An in-depth treatment of dimensionality and its impact on the techniques reviewed in this chapter is out of scope for this book. Suffice it to say that high dimensionality complicates predictive modeling in two ways: through added computational complexity and runtime, and through the potential to produce a biased or unstable model. In this context, there is no simple rule that defines “large.” On the one extreme, problems in image recognition or genetics may have millions of potential predictors, but with some methods, analysts encounter issues with as few as a thousand or several hundred predictors.
Analysts use two types of techniques to reduce the number of dimensions in a data set: feature extraction and feature selection. As the name suggests, feature extraction methods synthesize information from many raw variables into a limited number of dimensions, extracting signal from noise. Feature selection methods help the analyst choose from a number of predictors, selecting the best predictors for use in the finished model and ignoring the rest.
The most popular technique for feature extraction is principal component analysis, or PCA. First introduced in 1901, PCA is widely used in the social sciences and marketing research; for example, consumer psychologists use the method to draw insights from large batteries of attitudinal data captured in surveys. PCA uses linear algebra to extract uncorrelated dimensions from the raw data. Although the method is well established and relatively easy to implement, it assumes the data are jointly normally distributed, a condition that is often violated in commercial analytics. Variations on PCA include Kernel PCA and Multilinear PCA; there is also a wide range of other advanced methods for feature extraction. Most commercial analytics packages implement PCA; alternatives to PCA are available in open source software.

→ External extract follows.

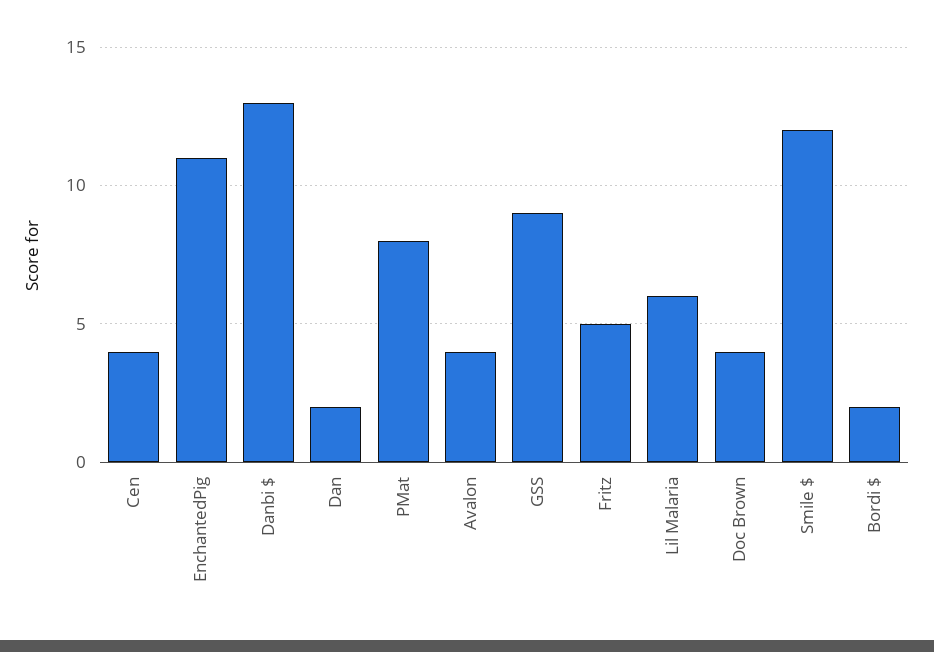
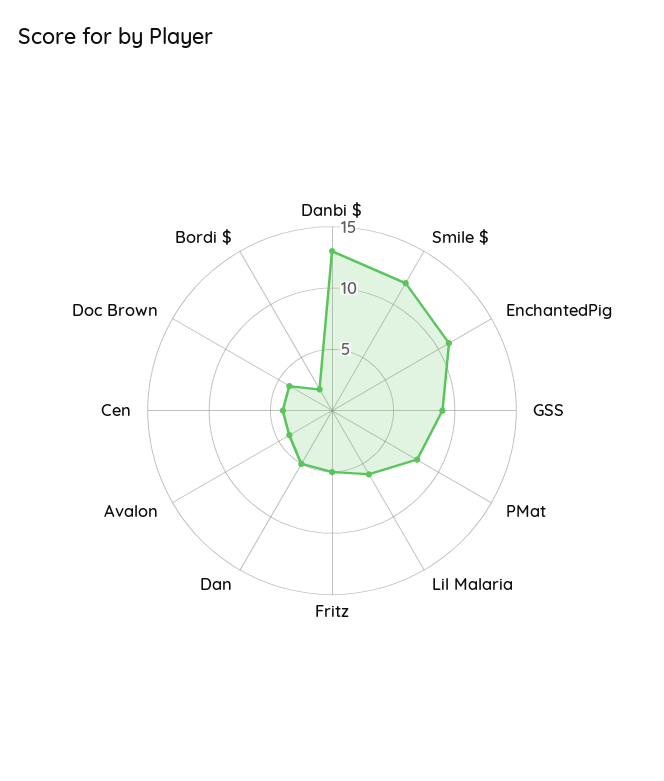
Dan: 2 -> 5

Many predictive modeling techniques have built-in feature selection capabilities: The technique automatically evaluates and selects from available predictors. These techniques include tree-based methods (such as CART or C5.0); boosted methods (such as ADABoost); bootstrap aggregation, or bagging; regularized methods, such as LARS or LASSO; and stepwise methods. When the modeling technique has built-in feature selection, the analyst can omit the feature selection step from the modeling process; this is a key reason to use these methods.
When the analyst does not want to use a technique with built-in feature selection, several options are available. The analyst can run a forward stepwise procedure (see “Stepwise Regression” later in this chapter) with a low threshold for variable inclusion; this will produce a list of candidate predictors, which the analyst can fine-tune in a second step. Another popular method for feature selection is to run regularized random forests (RRF) analysis, which produces a set of nonredundant variables.
Previously in this chapter, we discussed the value of Bayesian belief networks for exploratory analysis. After building a belief network, the analyst can use it for feature selection. Recall that each node in a belief network represents a variable in the analytic data set. For any given target node (the response measure), the Markov blanket consists of all the parent and child nodes that make this node independent of all other nodes in the network.
Whereas feature extraction is more elegant than feature selection and has a long history of academic use, feature selection is the more practical tool. On one hand, feature extraction techniques such as PCA add an additional step to the scoring process, which must score and convert raw data to the principal dimensions before computing a score. On the other hand, predictive models based on feature selection techniques work with data as it exists in production (assuming the analyst worked with data in its raw form).